I have a dataset of close to 20,000 surgical patients. The goal is to develop a risk algorithm for a particular post-operative complication so that by plugging in a number of pre-operative risk factors, the surgeon can have the risk calculated. Based on a risk cut-off, prophylactic treatment would be started at the end of surgery. This complication rate is about 20%+ so we are talking about a significant number of cases. When I get this working, we are planning a clinical trial to determine if using a risk algorithm will actually reduce the incidence.
what I have done:
a) split patients into a test group for developing the algorithm and then a confirmation group to run it against. The ratio is 2 test: 1 confirm.
b) ran multiple univariate chi-squares to see which parameters were associated with developing the condition.

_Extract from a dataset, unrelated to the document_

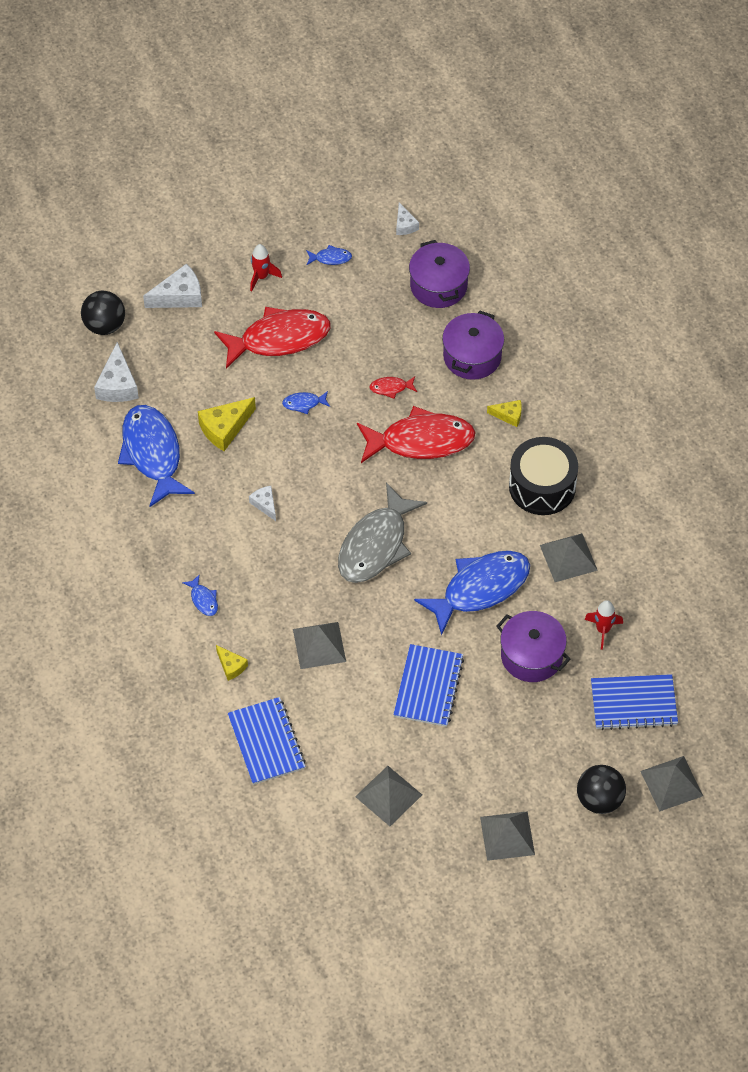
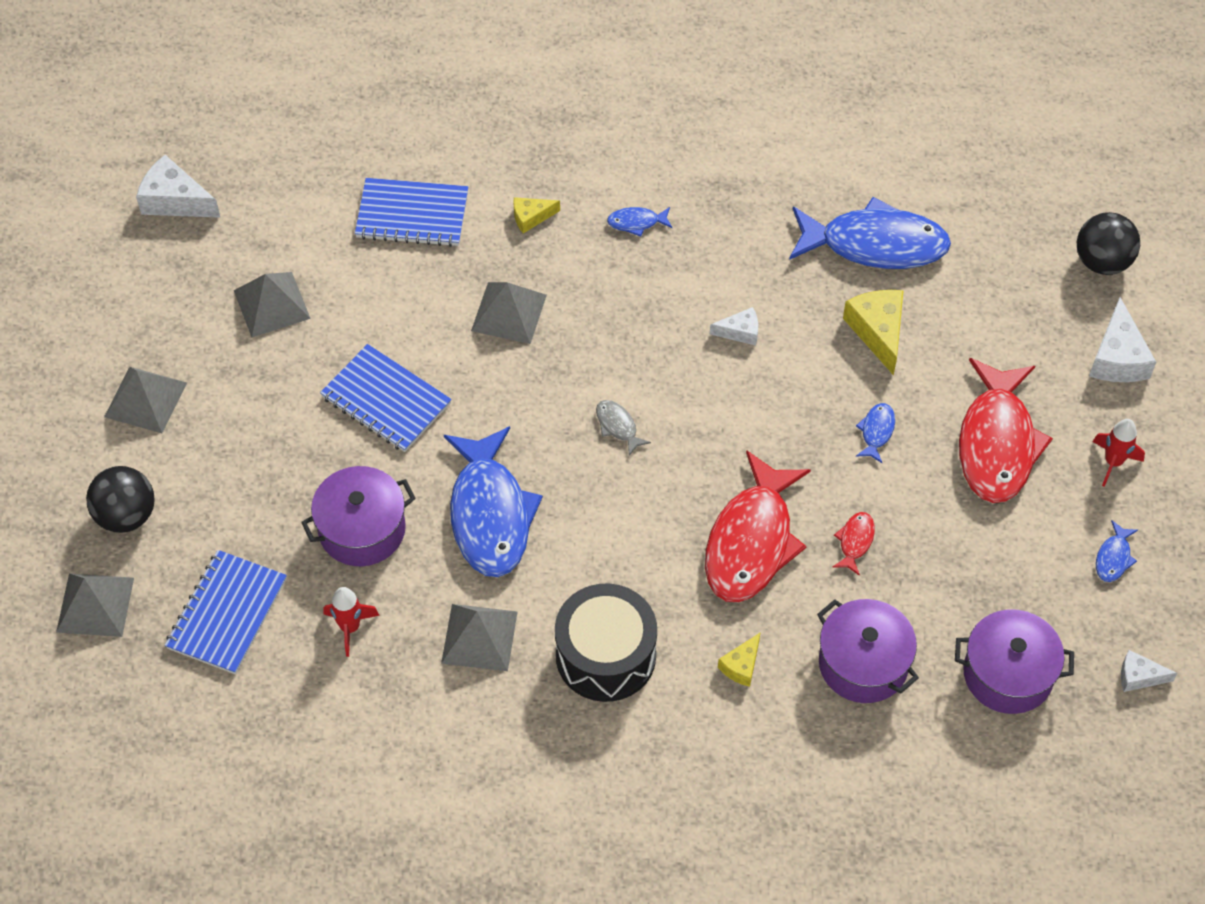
camera: 115 degrees right, 0 degrees up
white cheese [94,342,139,402] -> white cheese moved to [136,155,221,218]
grey fish [338,483,427,583] -> grey fish [596,400,651,456], size x0.41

Most of them were ones we thought would correlate.
c) built logistic regression (manually manipulating parameters in the model) using various combinations. There are 9 factors which always show up as highly significant (based on type 3 effects and odds ratios). The Hosmer Lemeshow p-value is >0.7 while the 'c' is also > 0.71
d) probabilities run from 0 to about 0.8
e) when i combine the predicted probabilities into groups centered about a values ± 0.025 or ± 0.5, and then plot the predicted values against observed values for these patients, I get a fairly good straight line. Lower values seem to lie right on line, but higher values scatter some, although with no obvious pattern
The Problem:
The surgeons want this on an internal web site so that they can plug in the values and get a probability. I am trying to set up the code to do the calculations. I am doing something wrong, because the prob I calculate is not the same as the ip_yes value that SAS calculates.
I take the coefficients of the parameters I am using ('estimates' from max likelihood estimates), multiply it by 0 or 1 depending on absence/presence for categorical variables, multiple it by the value (eg: age in years) for continuous values, add them up and to the intercept (let's call this value 'tot'). Then use equation:
prob = exp(tot)/(1 + exp(tot))
The calculated values are always larger than SAS scores by about 10-20%. I have done the hand calculation for several patients.
Any ideas.
Thanks in advance for the help. Sorry for lengthy posting
Morley Herbert
|